В марте — июле 1917 года, пока императорская семья находилась в Царском Селе, охрана сдерживала натиск глумливого сброда, собиравшегося у парка. Из толпы неслись оскорбления и все чаще — угрозы. «Вчера в Миниатюре — представление Распутина и Анны Вырубовой. Жестокая улица… Публика (много солдат) в восторге», — записал А. А. Блок 1 июня 1917 года. Доверенное лицо и подруга императрицы А. А. Вырубова так же, как и царские сановники, в это время находилась под следствием Чрезвычайной следственной комиссии. Комиссия, учрежденная Временным правительством, с трудом ограждала подследственных, заключенных в Петропавловской крепости, от произвола охраны. «С утра я… в Петропавловской крепости, разговаривал и слушал разговоры солдат. Стрелки убили сапера за противуленинизм (на днях в крепости), всячески противятся выдаче еды заключенным» (А. А. Блок. «Дневник»).

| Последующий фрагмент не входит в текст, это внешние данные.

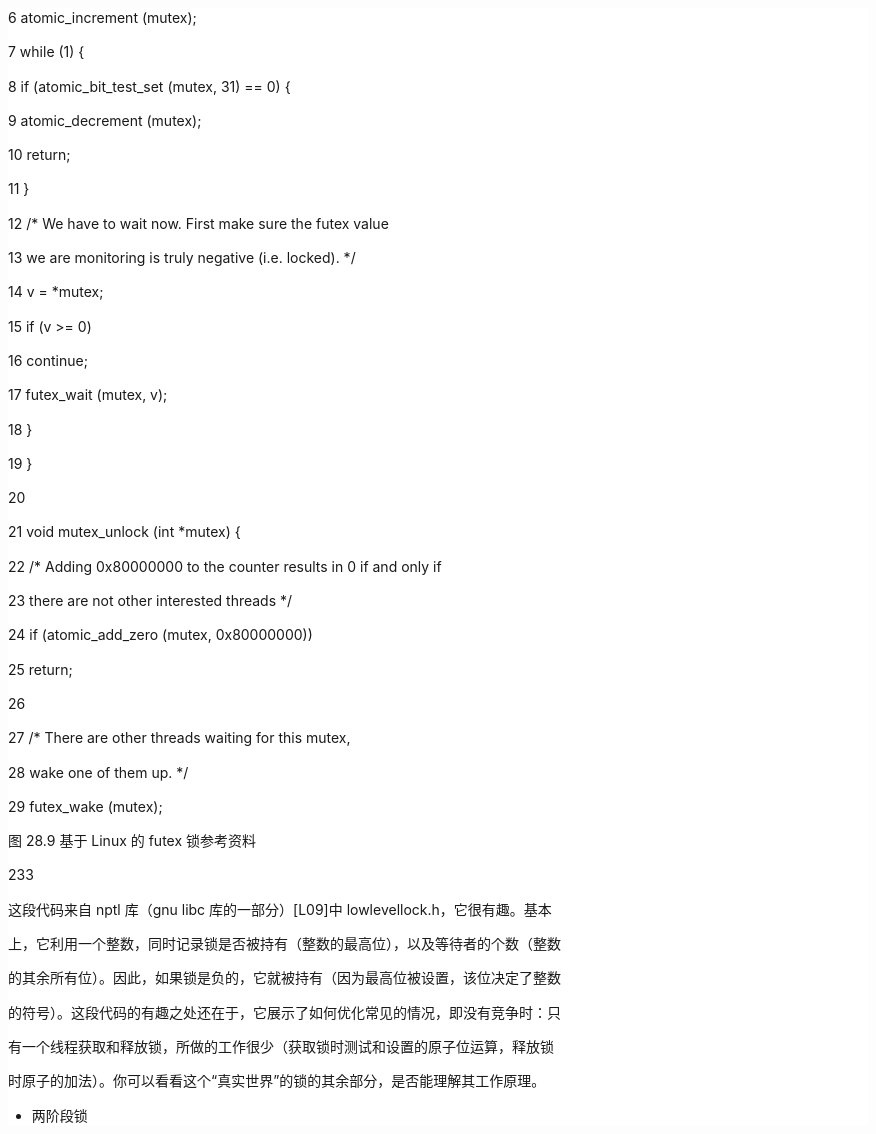   6 atomic_increment (mutex); 

  7 while (1) { 

  8 if (atomic_bit_test_set (mutex, 31) == 0) { 

  9 atomic_decrement (mutex); 

  10 return; 

  11 } 

  12 /* We have to wait now. First make sure the futex value 

  13 we are monitoring is truly negative (i.e. locked). */ 

  14 v = *mutex; 

  15 if (v >= 0) 

  16 continue; 

  17 futex_wait (mutex, v); 

  18 } 

  19 } 

  20 

  21 void mutex_unlock (int *mutex) { 

  22 /* Adding 0x80000000 to the counter results in 0 if and only if 

  23 there are not other interested threads */ 

  24 if (atomic_add_zero (mutex, 0x80000000)) 

  25 return; 

  26 

  27 /* There are other threads waiting for this mutex, 

  28 wake one of them up. */ 

  29 futex_wake (mutex); 

  图 28.9 基于 Linux 的 futex 锁参考资料 

  233 

  这段代码来自 nptl 库（gnu libc 库的一部分）[L09]中 lowlevellock.h，它很有趣。基本

  上，它利用一个整数，同时记录锁是否被持有（整数的最高位），以及等待者的个数（整数

  的其余所有位）。因此，如果锁是负的，它就被持有（因为最高位被设置，该位决定了整数

  的符号）。这段代码的有趣之处还在于，它展示了如何优化常见的情况，即没有竞争时：只

  有一个线程获取和释放锁，所做的工作很少（获取锁时测试和设置的原子位运算，释放锁

  时原子的加法）。你可以看看这个“真实世界”的锁的其余部分，是否能理解其工作原理。

* 两阶段锁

Победившая революция решила почтить память своих героев. Но каким образом? Похоронить их на Дворцовой площади! Горький и Шаляпин были в числе людей, воспротивившихся этому. «Совет рабочих депутатов решил хоронить убитых революционеров на площади Зимнего дворца. Под самыми окнами — в укор императорам! Это было бессмысленно уже просто потому, что в Зимнем дворце никаких императоров уже не было… Жертвы революции должны быть похоронены под окнами тиранов! Мы отправились к Керенскому, бывшему в то время министром юстиции. Мы просили министра воспрепятствовать загромождению площади Зимнего дворца… Керенский с нами согласился… Площадь Зимнего дворца удалось отстоять», — вспоминал Ф. И. Шаляпин. Многое мы повидали — даже зиккурат с мумией на Красной площади в Москве. Но Дворцовую, превращенную в кладбище, все же трудно представить.
23 марта на Марсовом поле были торжественно похоронены 184 человека, погибшие в дни Февральской революции. В 1918 году Марсово поле переименовано в площадь Жертв революции. А впрочем, кладбищенская земля и ряды могил на Дворцовой — это было бы символично. Все чаще казалось, что Петербург теперь — не для жизни. Город менялся на глазах: улицы давно никто не убирал, и ветер носил мусор — газетные обрывки, листовки. Но больше всего подсолнечной шелухи. Петроград лета 1917 года засыпан ею. Лузганье семечек — отрада деревенских посиделок, шик слободских гуляний. Новые хозяева города непрерывно грызут их и сплевывают шелуху — на торцы мостовых, паркеты дворцов, гранит набережных. Заплеванный город с кладбищем на Дворцовой… С продовольствием все хуже, все чаще гаснет свет — перебои с электричеством.
В начале июля город снова сотрясают волнения. Но они не похожи на «солнечную метель» февральских дней: «Ночью рабочие подкатили на грузовике… Три грузовика наполнились людьми, которые с криками укатили в город… По слухам, сегодня вышел вооруженный Московский полк… Какая душная ночь, скоро час, а много не спящих людей на улице, галдеж, хохот, свинцовые облака. Дельмас, воротясь домой, позвонила: на улицах говорят „Долой Временное правительство!“, хвалят Ленина… На дворе — тоскливые обрывки сплетен прислуги», — записывал 3 июля Блок.